§ **Action item**
Reproduce the listing word for word. Skip any image.

§ **Data to use**
----

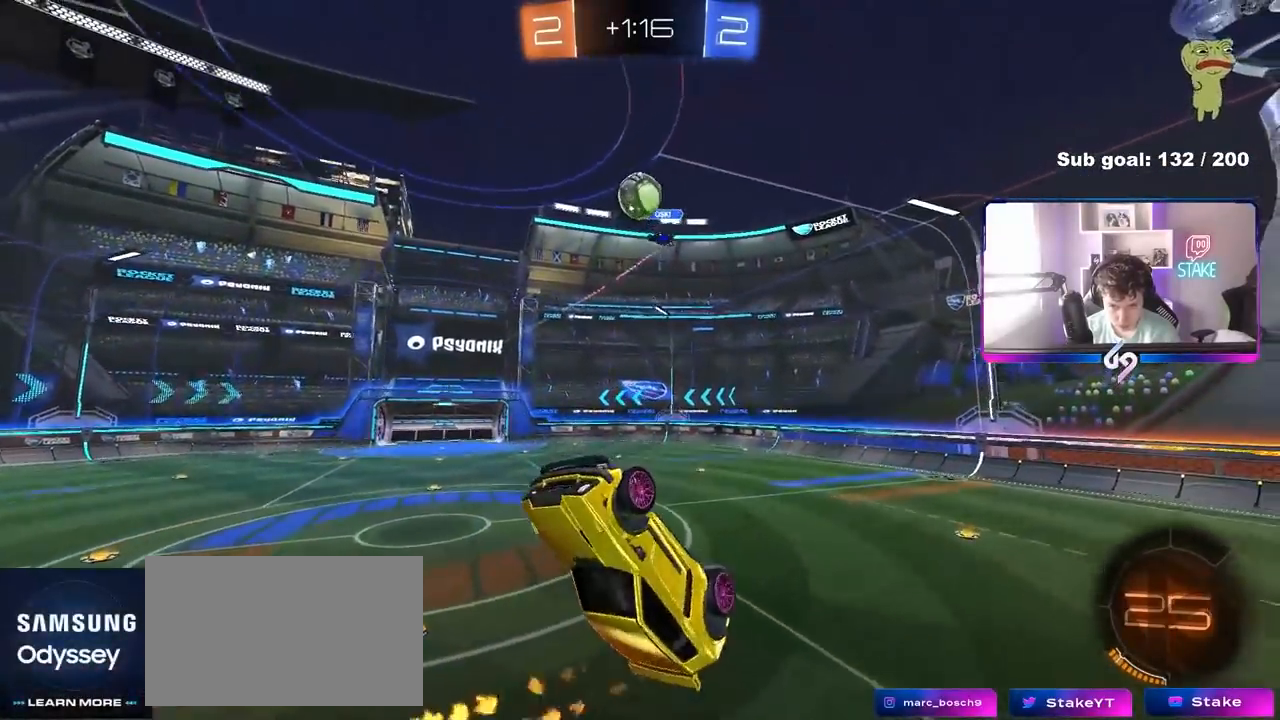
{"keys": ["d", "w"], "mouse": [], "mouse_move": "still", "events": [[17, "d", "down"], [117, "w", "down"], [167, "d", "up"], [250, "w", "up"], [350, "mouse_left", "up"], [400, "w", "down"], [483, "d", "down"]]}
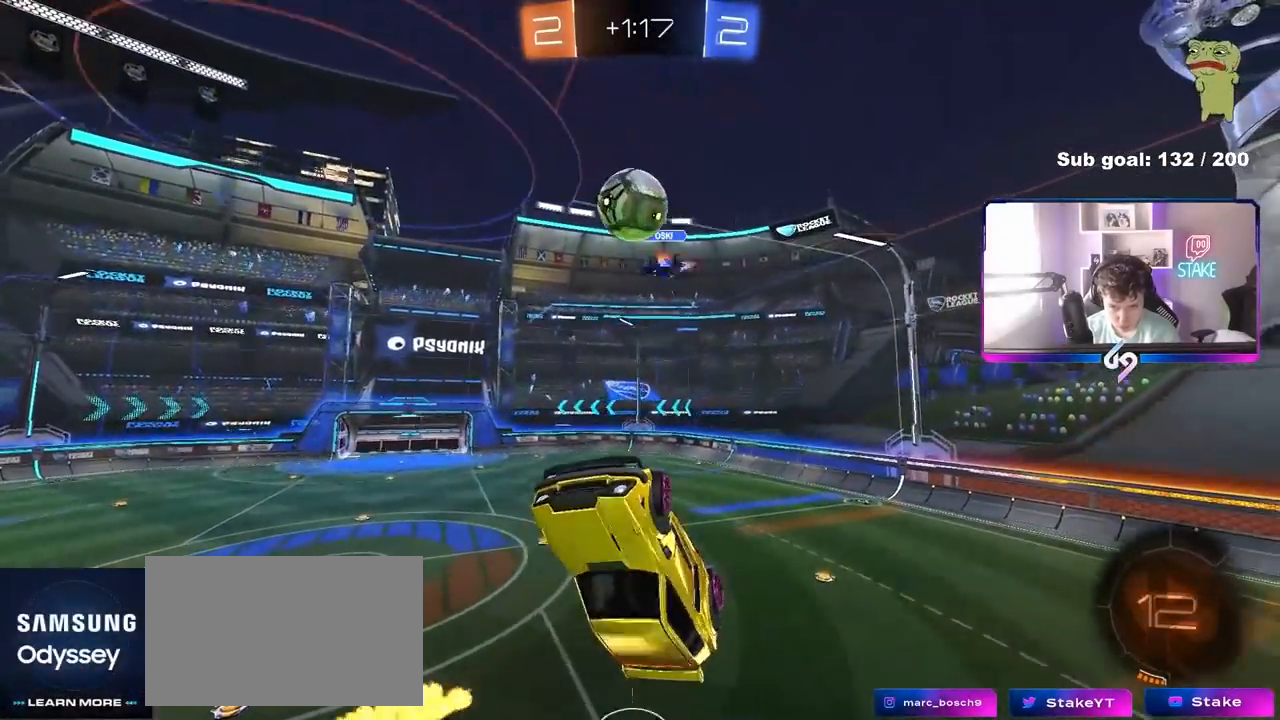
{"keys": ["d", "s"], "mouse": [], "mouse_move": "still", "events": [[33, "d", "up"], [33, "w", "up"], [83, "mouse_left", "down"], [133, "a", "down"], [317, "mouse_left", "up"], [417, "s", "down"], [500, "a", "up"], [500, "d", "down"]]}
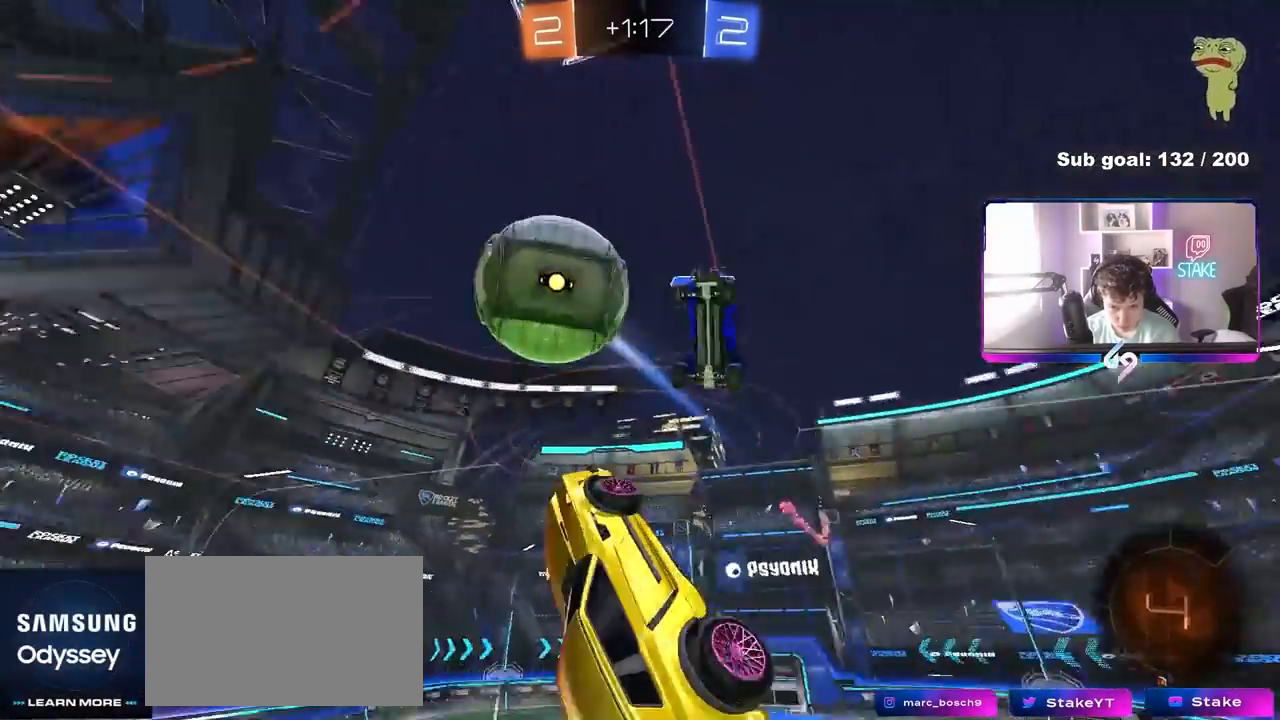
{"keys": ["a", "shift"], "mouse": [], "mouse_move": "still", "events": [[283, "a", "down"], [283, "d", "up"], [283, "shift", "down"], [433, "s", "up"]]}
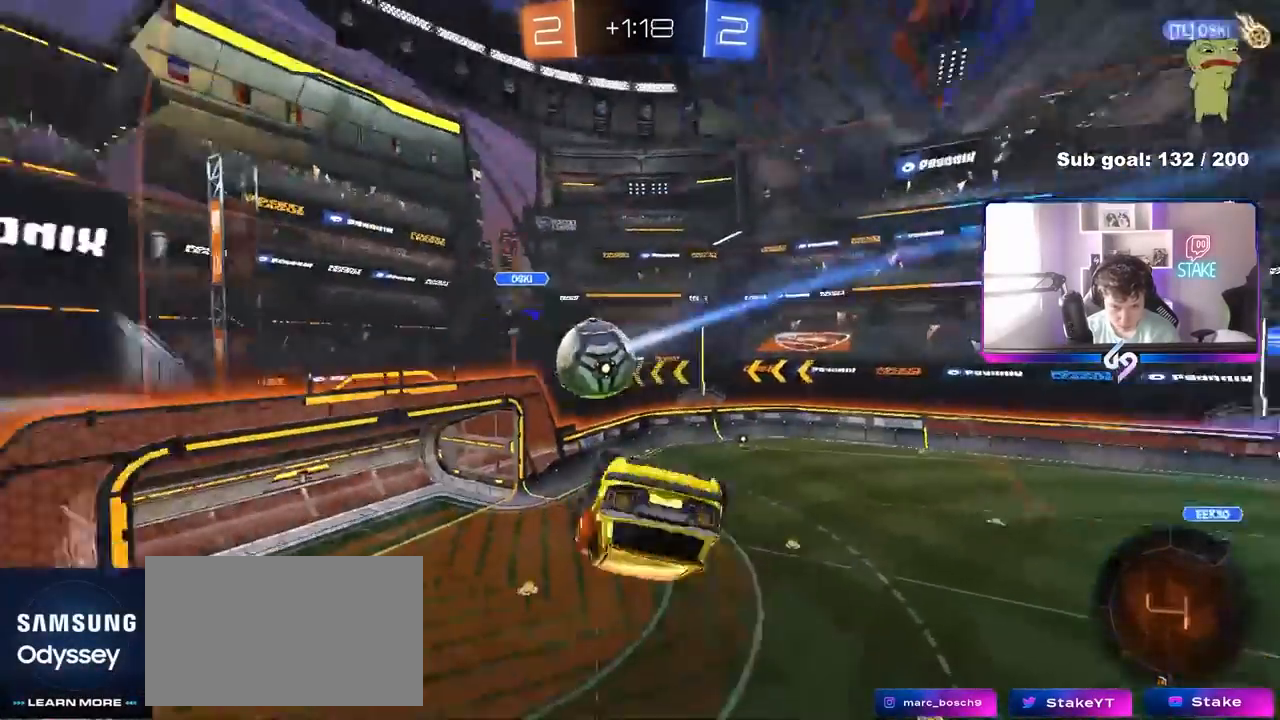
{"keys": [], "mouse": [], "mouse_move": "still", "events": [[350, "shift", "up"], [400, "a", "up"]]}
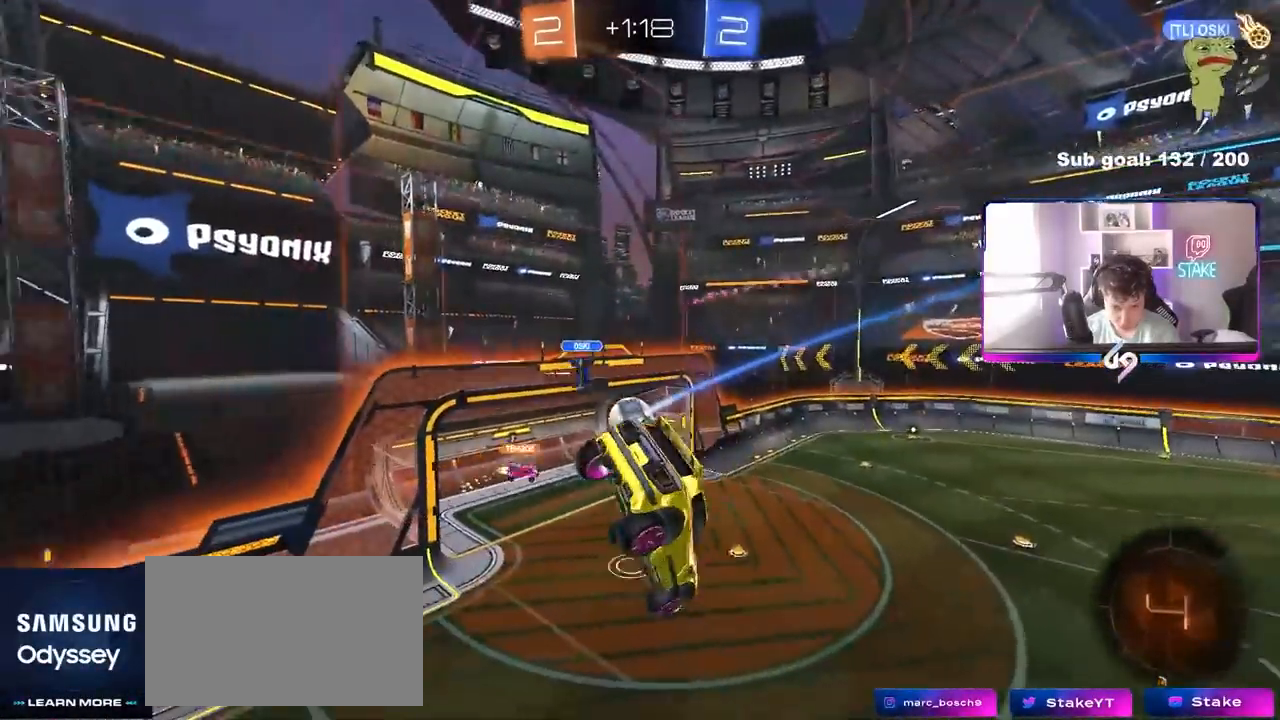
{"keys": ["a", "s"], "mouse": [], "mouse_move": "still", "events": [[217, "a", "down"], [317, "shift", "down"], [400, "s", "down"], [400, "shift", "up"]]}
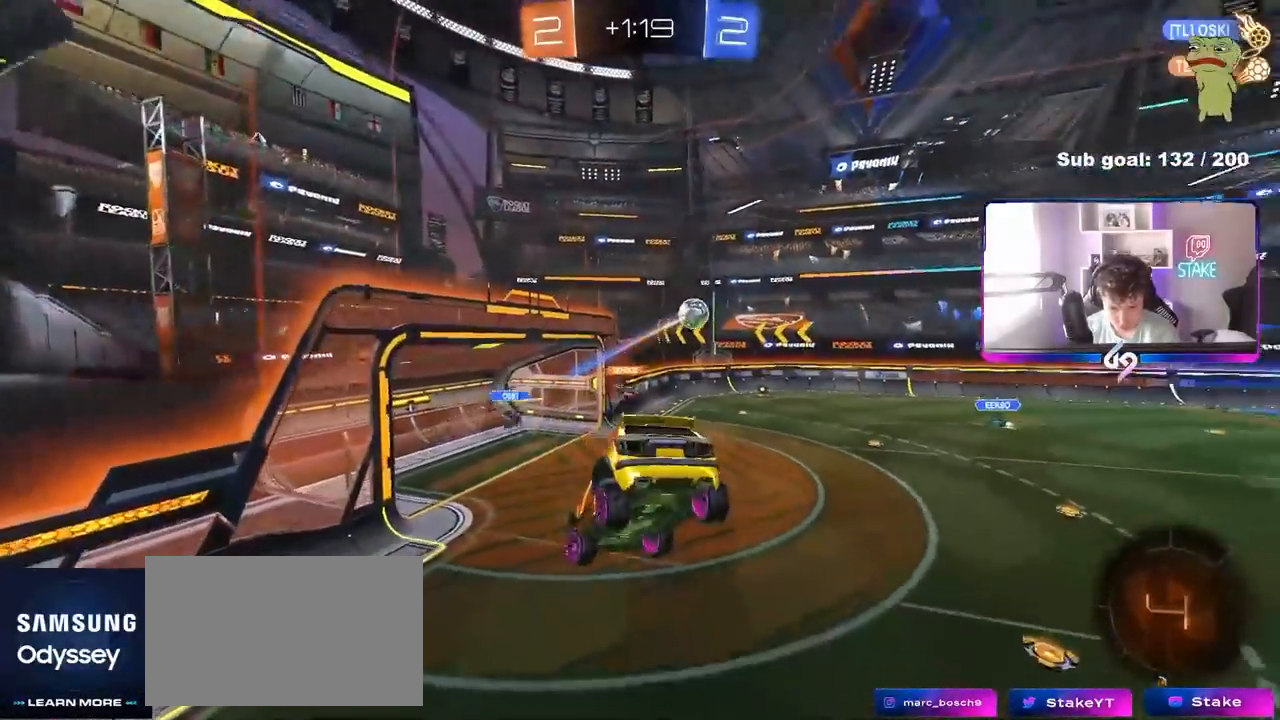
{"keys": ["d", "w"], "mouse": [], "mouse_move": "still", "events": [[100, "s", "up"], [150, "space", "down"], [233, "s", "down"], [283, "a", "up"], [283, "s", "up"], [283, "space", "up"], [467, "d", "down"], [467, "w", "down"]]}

----

§ **Exercise solution**
{"keys": ["d", "w"], "mouse": [], "mouse_move": "still", "events": [[17, "d", "down"], [117, "w", "down"], [167, "d", "up"], [250, "w", "up"], [350, "mouse_left", "up"], [400, "w", "down"], [483, "d", "down"]]}
{"keys": ["d", "s"], "mouse": [], "mouse_move": "still", "events": [[33, "d", "up"], [33, "w", "up"], [83, "mouse_left", "down"], [133, "a", "down"], [317, "mouse_left", "up"], [417, "s", "down"], [500, "a", "up"], [500, "d", "down"]]}
{"keys": ["a", "shift"], "mouse": [], "mouse_move": "still", "events": [[283, "a", "down"], [283, "d", "up"], [283, "shift", "down"], [433, "s", "up"]]}
{"keys": [], "mouse": [], "mouse_move": "still", "events": [[350, "shift", "up"], [400, "a", "up"]]}
{"keys": ["a", "s"], "mouse": [], "mouse_move": "still", "events": [[217, "a", "down"], [317, "shift", "down"], [400, "s", "down"], [400, "shift", "up"]]}
{"keys": ["d", "w"], "mouse": [], "mouse_move": "still", "events": [[100, "s", "up"], [150, "space", "down"], [233, "s", "down"], [283, "a", "up"], [283, "s", "up"], [283, "space", "up"], [467, "d", "down"], [467, "w", "down"]]}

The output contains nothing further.